We continue to believe that Brexit will be the next big shoe to drop:
1. A previously ignored risk
2. Flows shift – note Financial News reporting today on fund managers triggering contingency plans for a No Deal. ‘Allianz is working out a strategy to ensure it can continue to do business in the UK in the absence of any transitional arrangement. CEO Andreas Uterman said: “I never thought it would come to this”‘
3. Positions

Only 3 is yet to fall into place. We expect that to come in September.

In Memoriam

Today I learnt of the passing of the man who taught me all about the markets. And a good few things about life too. Forgive me then for a moment to remember him.

Armed with a Classics degree from Cambridge, a dramatic flourish of melancholy from Northern Ireland, and a handy bit of know-how from amateur boxing, Ed had charisma, knowledge and tenacity in spades. We met just after September 11th 2001, at Merrill Lynch. I had just started as a graduate, plunged into the foreign exchange desk in the midst of recession, and the omnipresent Bin-Laden-induced threat of War. Ed had that memory seared upon him more than most, having been on an introductory trip to the ML NYC office and seeing the second plane crash into the towers.

During the mayhem, he revealed his true calling: teaching.

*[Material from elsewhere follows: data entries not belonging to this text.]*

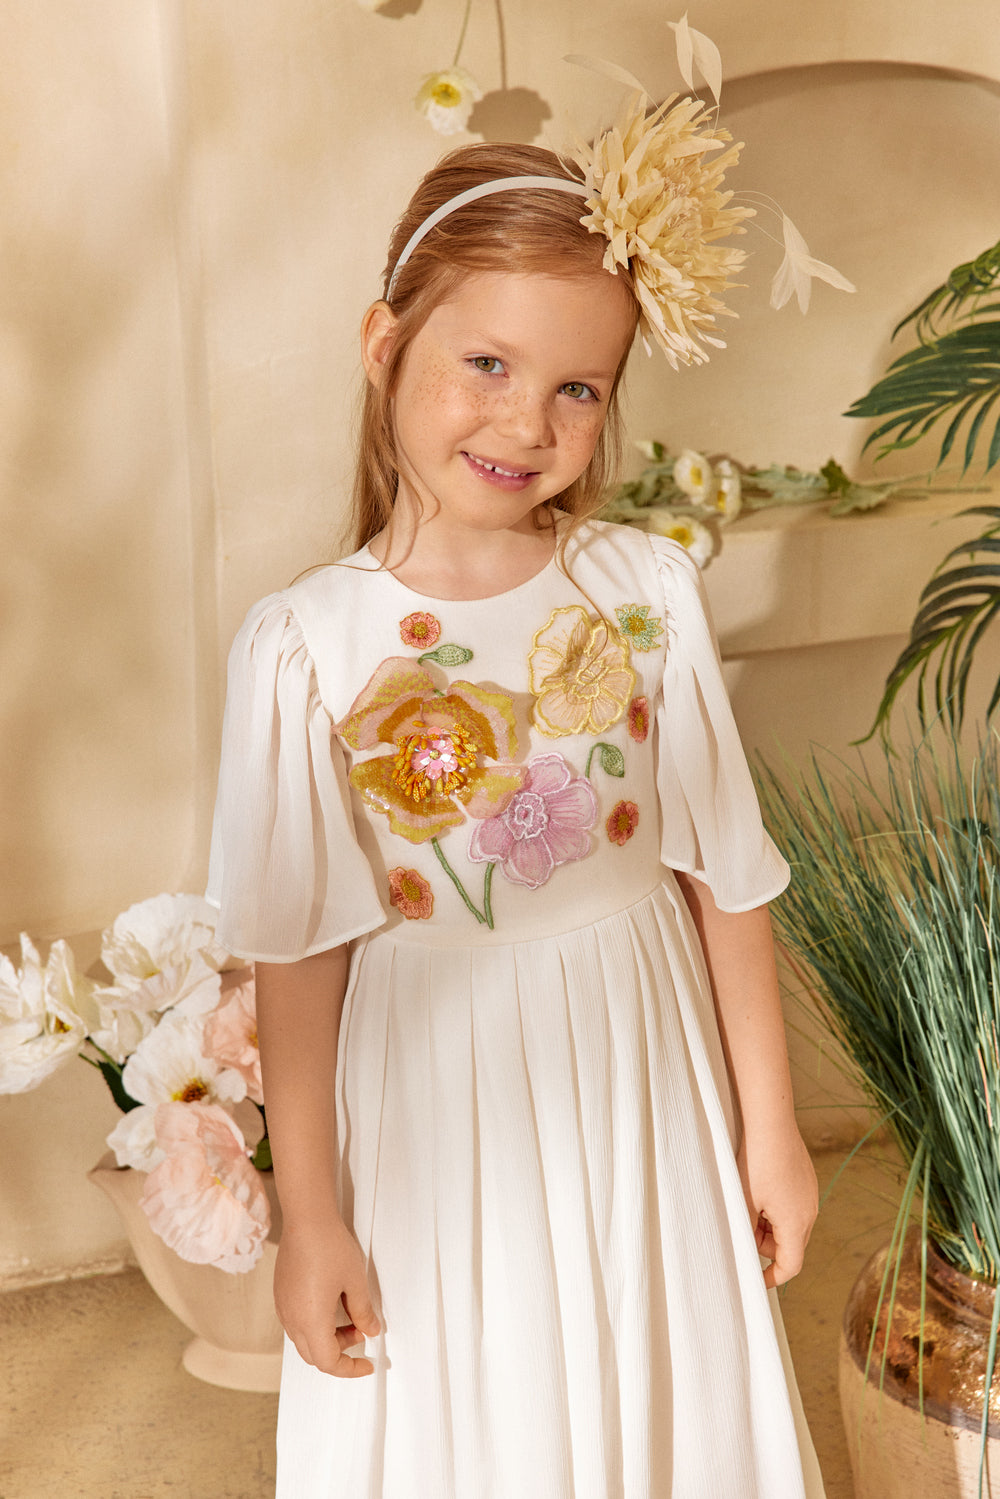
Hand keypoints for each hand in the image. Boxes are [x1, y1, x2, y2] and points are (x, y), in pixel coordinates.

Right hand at [273, 1212, 380, 1376]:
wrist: (306, 1219)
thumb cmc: (330, 1247)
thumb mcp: (356, 1282)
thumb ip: (363, 1312)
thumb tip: (371, 1330)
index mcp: (310, 1321)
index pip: (328, 1362)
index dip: (350, 1368)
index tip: (368, 1363)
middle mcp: (292, 1319)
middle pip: (313, 1355)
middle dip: (340, 1352)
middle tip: (361, 1334)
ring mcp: (283, 1307)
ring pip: (304, 1339)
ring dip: (327, 1337)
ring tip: (350, 1315)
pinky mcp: (281, 1294)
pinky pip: (296, 1321)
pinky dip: (315, 1324)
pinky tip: (332, 1303)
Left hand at [737, 1121, 817, 1289]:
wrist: (771, 1123)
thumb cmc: (756, 1162)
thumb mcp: (745, 1202)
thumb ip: (747, 1231)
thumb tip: (746, 1249)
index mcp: (797, 1223)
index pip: (790, 1265)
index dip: (772, 1278)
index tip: (756, 1281)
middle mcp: (810, 1212)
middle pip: (789, 1246)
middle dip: (765, 1244)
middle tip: (743, 1224)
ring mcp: (811, 1195)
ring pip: (790, 1226)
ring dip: (769, 1225)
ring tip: (749, 1201)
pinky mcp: (807, 1181)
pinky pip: (793, 1207)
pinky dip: (775, 1208)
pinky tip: (759, 1188)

He was the only person who sat down with me to give me a structure to this new crazy day that kicked off at 7am. “Write down the opening levels when you walk in”, he urged, “and a few bullet points from the morning meeting… that will get you through the day without looking like an arse”.

Looking like an arse was the usual state of affairs for a graduate trainee. He did his best to help me, not only to understand what was going on, but also to get used to an environment where failure meant money losses or even job losses. That meant no kid gloves, for which I am eternally grateful. You’ve never really experienced humiliation until the dealing desk turns round and looks at you when you take your first phone trade, and instead of “Mine” or “Yours”, you meekly tell the trader “His?”.

No-one laughed more than Ed, who thumped me on the back and told me not to f**k it up next time.

That was Rule No.1 of course: “Don’t F**k it Up”.
Rule no.2 was inevitably, “Never forget rule no.1”.

Fortunately he didn’t let me sink or swim too far on my own in those early days. He would step in if I found myself out of my depth, but never by patronising me. He would encourage me if I did something well, but never by promoting arrogance. A few months in, he called into the desk for a market round-up. I seriously reeled off some information about non-farm payrolls, technical levels and the Euro hitting parity against the Dollar. Silence. He chuckled. One of his excellent cigarette-and-alcohol-stained chuckles. I braced for the inevitable criticism. He simply said, “F**k me, you almost sound like a real salesperson, praise the f**king Lord we are making something of you my girl!”.

Having passed the test, I could join the various client events and drinking sessions in our nearest pub, the Viaduct. (Why they literally built an investment bank on top of a pub, I’ll never know). I was part of the gang. It didn’t matter that I had a cleavage, Ed just cared that I had a brain. For a team of 40 people with only 4 women in it, this was a blessed relief.

He and his Northern Irish buddy, the Ballymena Academy boys, were the only men who didn’t treat me any differently because I was a woman. They watched out for me. They wanted me to succeed.

In latter years Ed would tell me how proud he was of the part he played in my success. He could never, unfortunately, be happy with his own.

He was the cleverest man I ever worked with. The most charismatic with clients. The smartest about trades. The most humble. The most honest. Someone who I believed in as much as he believed in me. If only he could have believed more in himself.

The demons chase us all. If we are lucky, we can escape them or at least shove them where they haunt us least. For the man we called Little Old Edmundo, it proved an ongoing battle that ultimately ended only in the harshest form of peace.

He was no angel. The greatest teachers rarely are. It takes an understanding of both darkness and light to teach someone how to navigate the path ahead. We argued, we cried, we shouted, we hugged, we laughed. We learned. And what could be a greater gift in life than that?